Live album and studio album by Marisa Monte
- Released: 1996
- Producers: Marisa Monte, Carlinhos Brown and Arto Lindsay

Marisa Monte chronology
| Verde, Anil, Amarelo, Cor-de-Rosa e Carvão (1994) | Barulhinho Bom (1996) | Memórias, Crônicas, e Declarações de Amor (1999) |

= Barulhinho Bom =

Barulhinho Bom is a live album by Brazilian singer Marisa Monte, released in 1996. It consists of two discs, the first one recorded on live and the second one in studio. It was also issued in the United States as A Great Noise, with a censor box in the cover, taken from the erotic comics of Carlos Zéfiro.

==Track listing ==

===Disc 1 (live)===

1. "Panis Et Circenses" (Gilberto Gil/Caetano Veloso)

WHAT TO WORK ON -
a) According to the Barulhinho Bom text, what title did the album carry when it was issued in the United States?
b) Name every producer credited in the Barulhinho Bom text.
c) Duplicate the part of the Barulhinho Bom text that opens with the words containing "Live album and" and closes with "of Carlos Zéfiro.".

DATA PROVIDED -

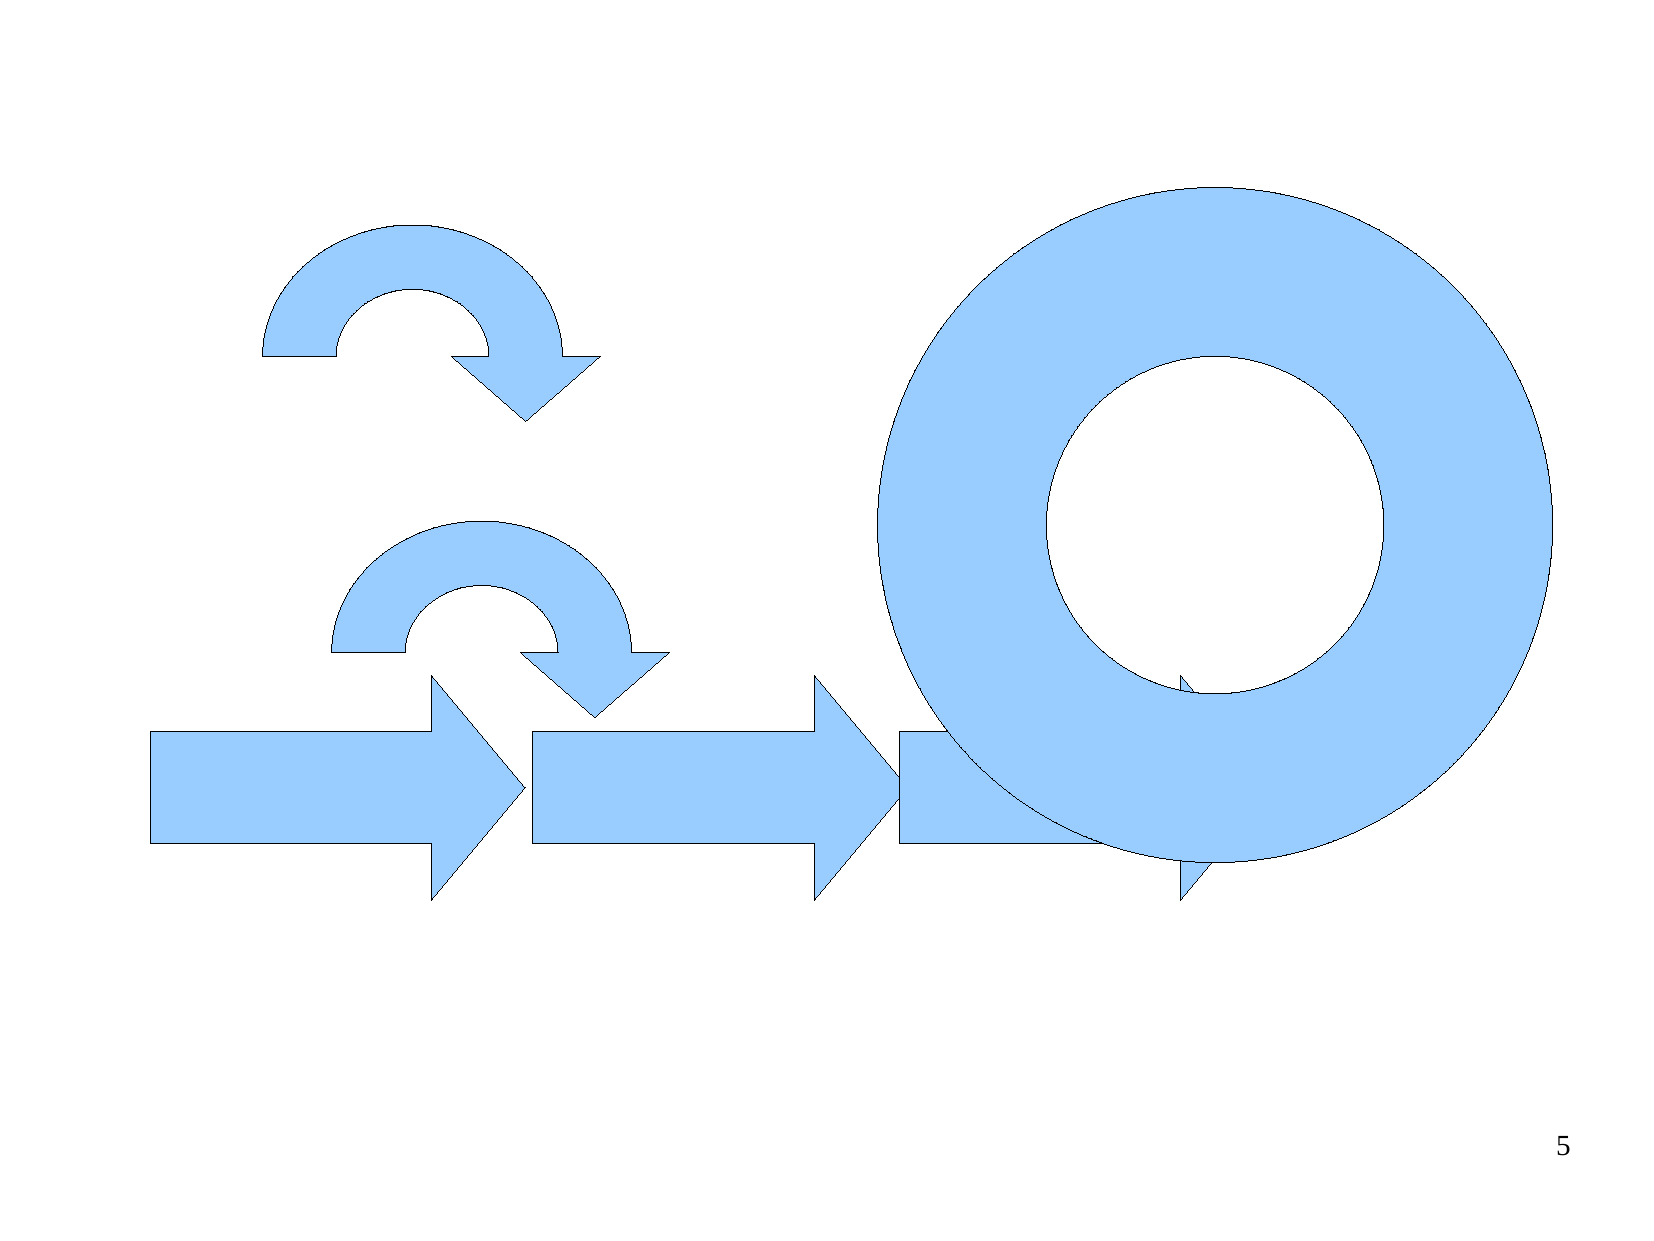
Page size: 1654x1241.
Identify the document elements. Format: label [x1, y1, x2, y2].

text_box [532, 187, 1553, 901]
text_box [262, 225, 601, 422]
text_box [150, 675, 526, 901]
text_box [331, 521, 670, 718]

RESPONSES PER TASK -
a) A Great Noise

b) Marisa Monte, Carlinhos Brown, Arto Lindsay

c)
Live album and studio album by Marisa Monte
- Released: 1996
- Producers: Marisa Monte, Carlinhos Brown and Arto Lindsay

Marisa Monte chronology
| Verde, Anil, Amarelo, Cor-de-Rosa e Carvão (1994) | Barulhinho Bom (1996) | Memórias, Crônicas, e Declarações de Amor (1999) |

= Barulhinho Bom =

Barulhinho Bom is a live album by Brazilian singer Marisa Monte, released in 1996. It consists of two discs, the first one recorded on live and the second one in studio. It was also issued in the United States as A Great Noise, with a censor box in the cover, taken from the erotic comics of Carlos Zéfiro.